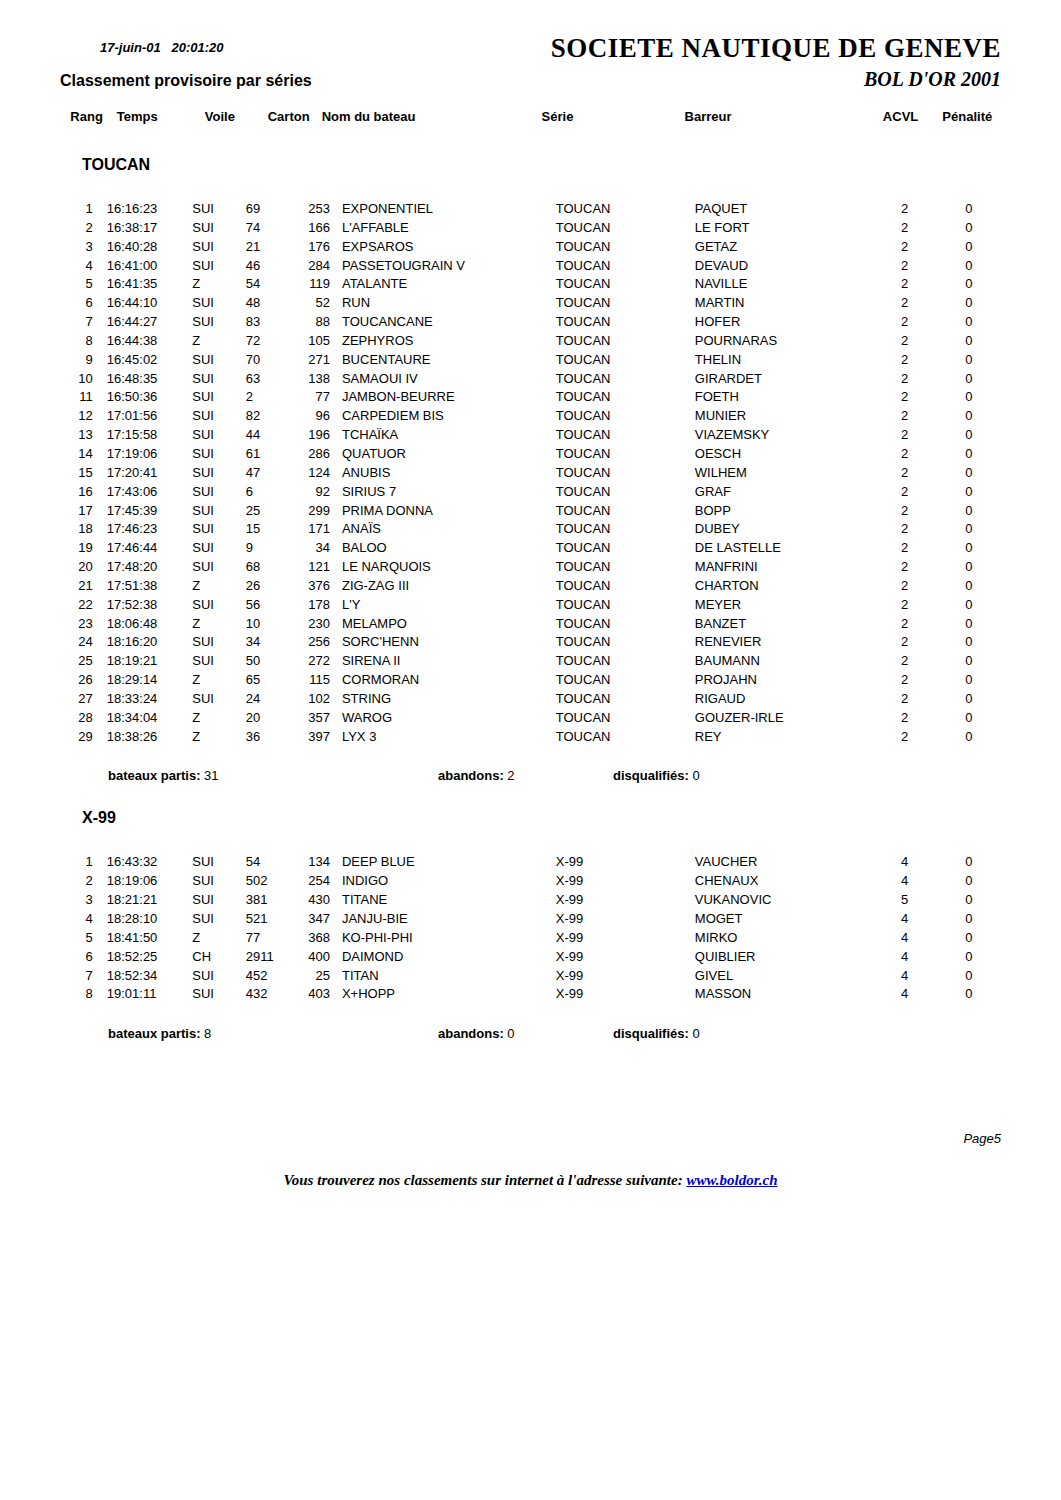17-juin-01 20:01:20
SOCIETE NAUTIQUE DE GENEVE
Classement provisoire par séries
BOL D'OR 2001
| Rang | Temps | Voile | Carton | Nom du bateau | Série | Barreur | ACVL | Pénalité |
| --- | --- | --- | --- | --- | --- | --- | --- | --- |
TOUCAN
| 1 | 16:16:23 | SUI | 69 | 253 | EXPONENTIEL | TOUCAN | PAQUET | 2 | 0 |
| 2 | 16:38:17 | SUI | 74 | 166 | L'AFFABLE | TOUCAN | LE FORT | 2 | 0 |
| 3 | 16:40:28 | SUI | 21 | 176 | EXPSAROS | TOUCAN | GETAZ | 2 | 0 |
| 4 | 16:41:00 | SUI | 46 | 284 | PASSETOUGRAIN V | TOUCAN | DEVAUD | 2 | 0 |
| 5 | 16:41:35 | Z | 54 | 119 | ATALANTE | TOUCAN | NAVILLE | 2 | 0 |
| 6 | 16:44:10 | SUI | 48 | 52 | RUN | TOUCAN | MARTIN | 2 | 0 |
| 7 | 16:44:27 | SUI | 83 | 88 | TOUCANCANE | TOUCAN | HOFER | 2 | 0 |
| 8 | 16:44:38 | Z | 72 | 105 | ZEPHYROS | TOUCAN | POURNARAS | 2 | 0 |
| 9 | 16:45:02 | SUI | 70 | 271 | BUCENTAURE | TOUCAN | THELIN | 2 | 0 |
| 10 | 16:48:35 | SUI | 63 | 138 | SAMAOUI IV | TOUCAN | GIRARDET | 2 | 0 |
| 11 | 16:50:36 | SUI | 2 | 77 | JAMBON-BEURRE | TOUCAN | FOETH | 2 | 0 |
| 12 | 17:01:56 | SUI | 82 | 96 | CARPEDIEM BIS | TOUCAN | MUNIER | 2 | 0 |
| 13 | 17:15:58 | SUI | 44 | 196 | TCHAÏKA | TOUCAN | VIAZEMSKY | 2 | 0 |
| 14 | 17:19:06 | SUI | 61 | 286 | QUATUOR | TOUCAN | OESCH | 2 | 0 |
| 15 | 17:20:41 | SUI | 47 | 124 | ANUBIS | TOUCAN | WILHEM | 2 | 0 |
| 16 | 17:43:06 | SUI | 6 | 92 | SIRIUS 7 | TOUCAN | GRAF | 2 | 0 |
| 17 | 17:45:39 | SUI | 25 | 299 | PRIMA DONNA | TOUCAN | BOPP | 2 | 0 |
| 18 | 17:46:23 | SUI | 15 | 171 | ANAÏS | TOUCAN | DUBEY | 2 | 0 |
| 19 | 17:46:44 | SUI | 9 | 34 | BALOO | TOUCAN | DE LASTELLE | 2 | 0 |
| 20 | 17:48:20 | SUI | 68 | 121 | LE NARQUOIS | TOUCAN | MANFRINI | 2 | 0 |
| 21 | 17:51:38 | Z | 26 | 376 | ZIG-ZAG III | TOUCAN | CHARTON | 2 | 0 |
| 22 | 17:52:38 | SUI | 56 | 178 | L'Y | TOUCAN | MEYER | 2 | 0 |
| 23 | 18:06:48 | Z | 10 | 230 | MELAMPO | TOUCAN | BANZET | 2 | 0 |
| 24 | 18:16:20 | SUI | 34 | 256 | SORC'HENN | TOUCAN | RENEVIER | 2 | 0 |
| 25 | 18:19:21 | SUI | 50 | 272 | SIRENA II | TOUCAN | BAUMANN | 2 | 0 |
| 26 | 18:29:14 | Z | 65 | 115 | CORMORAN | TOUCAN | PROJAHN | 2 | 0 |
| 27 | 18:33:24 | SUI | 24 | 102 | STRING | TOUCAN | RIGAUD | 2 | 0 |
| 28 | 18:34:04 | Z | 20 | 357 | WAROG | TOUCAN | GOUZER-IRLE | 2 | 0 |
| 29 | 18:38:26 | Z | 36 | 397 | LYX 3 | TOUCAN | REY | 2 | 0 |
bateaux partis: 31
abandons: 2
disqualifiés: 0
X-99
| 1 | 16:43:32 | SUI | 54 | 134 | DEEP BLUE | X-99 | VAUCHER | 4 | 0 |
| 2 | 18:19:06 | SUI | 502 | 254 | INDIGO | X-99 | CHENAUX | 4 | 0 |
| 3 | 18:21:21 | SUI | 381 | 430 | TITANE | X-99 | VUKANOVIC | 5 | 0 |
| 4 | 18:28:10 | SUI | 521 | 347 | JANJU-BIE | X-99 | MOGET | 4 | 0 |
| 5 | 18:41:50 | Z | 77 | 368 | KO-PHI-PHI | X-99 | MIRKO | 4 | 0 |
| 6 | 18:52:25 | CH | 2911 | 400 | DAIMOND | X-99 | QUIBLIER | 4 | 0 |
| 7 | 18:52:34 | SUI | 452 | 25 | TITAN | X-99 | GIVEL | 4 | 0 |
| 8 | 19:01:11 | SUI | 432 | 403 | X+HOPP | X-99 | MASSON | 4 | 0 |
bateaux partis: 8
abandons: 0
disqualifiés: 0
Page5
Vous trouverez nos classements sur internet à l'adresse suivante: www.boldor.ch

EXERCISE DETAILS: Every line above is to be repeated exactly, but no picture is to appear in the copy.

EXERCISE RESULT:
17-juin-01 20:01:20
SOCIETE NAUTIQUE DE GENEVE
Classement provisoire par séries
BOL D'OR 2001
| Rang | Temps | Voile | Carton | Nom du bateau | Série | Barreur | ACVL | Pénalité |
| --- | --- | --- | --- | --- | --- | --- | --- | --- |
TOUCAN
| 1 | 16:16:23 | SUI | 69 | 253 | EXPONENTIEL | TOUCAN | PAQUET | 2 | 0 |
| 2 | 16:38:17 | SUI | 74 | 166 | L'AFFABLE | TOUCAN | LE FORT | 2 | 0 |
| 3 | 16:40:28 | SUI | 21 | 176 | EXPSAROS | TOUCAN | GETAZ | 2 | 0 |
| 4 | 16:41:00 | SUI | 46 | 284 | PASSETOUGRAIN V | TOUCAN | DEVAUD | 2 | 0 |
| 5 | 16:41:35 | Z | 54 | 119 | ATALANTE | TOUCAN | NAVILLE | 2 | 0 |
| 6 | 16:44:10 | SUI | 48 | 52 | RUN | TOUCAN | MARTIN | 2 | 0 |
| 7 | 16:44:27 | SUI | 83 | 88 | TOUCANCANE | TOUCAN | HOFER | 2 | 0 |
| 8 | 16:44:38 | Z | 72 | 105 | ZEPHYROS | TOUCAN | POURNARAS | 2 | 0 |
| 9 | 16:45:02 | SUI | 70 | 271 | BUCENTAURE | TOUCAN | THELIN | 2 | 0 |
| 10 | 16:48:35 | SUI | 63 | 138 | SAMAOUI IV | TOUCAN | GIRARDET | 2 | 0 |
| 11 | 16:50:36 | SUI | 2 | 77 | JAMBON-BEURRE | TOUCAN | FOETH | 2 | 0 |
| 12 | 17:01:56 | SUI | 82 | 96 | CARPEDIEM BIS | TOUCAN | MUNIER | 2 | 0 |
| 13 | 17:15:58 | SUI | 44 | 196 | TCHAÏKA | TOUCAN | VIAZEMSKY | 2 | 0 |
| 14 | 17:19:06 | SUI | 61 | 286 | QUATUOR | TOUCAN | OESCH | 2 | 0 |
| 15 | 17:20:41 | SUI | 47 | 124 | ANUBIS | TOUCAN | WILHEM | 2 | 0 |
| 16 | 17:43:06 | SUI | 6 | 92 | SIRIUS 7 | TOUCAN | GRAF | 2 | 0 |
| 17 | 17:45:39 | SUI | 25 | 299 | PRIMA DONNA | TOUCAN | BOPP | 2 | 0 |
| 18 | 17:46:23 | SUI | 15 | 171 | ANAÏS | TOUCAN | DUBEY | 2 | 0 |
| 19 | 17:46:44 | SUI | 9 | 34 | BALOO | TOUCAN | DE LASTELLE | 2 | 0 |
| 20 | 17:48:20 | SUI | 68 | 121 | LE NARQUOIS | TOUCAN | MANFRINI | 2 | 0 |
| 21 | 17:51:38 | Z | 26 | 376 | ZIG-ZAG III | TOUCAN | CHARTON | 2 | 0 |
| 22 | 17:52:38 | SUI | 56 | 178 | L'Y | TOUCAN | MEYER | 2 | 0 |
| 23 | 18:06:48 | Z | 10 | 230 | MELAMPO | TOUCAN | BANZET | 2 | 0 |
| 24 | 18:16:20 | SUI | 34 | 256 | SORC'HENN | TOUCAN | RENEVIER | 2 | 0 |
| 25 | 18:19:21 | SUI | 50 | 272 | SIRENA II | TOUCAN | BAUMANN | 2 | 0 |
| 26 | 18:29:14 | Z | 65 | 115 | CORMORAN | TOUCAN | PROJAHN | 2 | 0 |
| 27 | 18:33:24 | SUI | 24 | 102 | STRING | TOUCAN | RIGAUD | 2 | 0 |
| 28 | 18:34:04 | Z | 20 | 357 | WAROG | TOUCAN | GOUZER-IRLE | 2 | 0 |
| 29 | 18:38:26 | Z | 36 | 397 | LYX 3 | TOUCAN | REY | 2 | 0 |
bateaux partis: 31
abandons: 2
disqualifiés: 0
X-99
| 1 | 16:43:32 | SUI | 54 | 134 | DEEP BLUE | X-99 | VAUCHER | 4 | 0 |
| 2 | 18:19:06 | SUI | 502 | 254 | INDIGO | X-99 | CHENAUX | 4 | 0 |
| 3 | 18:21:21 | SUI | 381 | 430 | TITANE | X-99 | VUKANOVIC | 5 | 0 |
| 4 | 18:28:10 | SUI | 521 | 347 | JANJU-BIE | X-99 | MOGET | 4 | 0 |
| 5 | 18:41:50 | Z | 77 | 368 | KO-PHI-PHI | X-99 | MIRKO | 4 | 0 |
| 6 | 18:52:25 | CH | 2911 | 400 | DAIMOND | X-99 | QUIBLIER | 4 | 0 |
| 7 | 18:52:34 | SUI | 452 | 25 | TITAN | X-99 | GIVEL | 4 | 0 |
| 8 | 19:01:11 | SUI | 432 | 403 | X+HOPP | X-99 | MASSON | 4 | 0 |
bateaux partis: 8
abandons: 0
disqualifiés: 0
Page5
Vous trouverez nos classements sur internet à l'adresse suivante: www.boldor.ch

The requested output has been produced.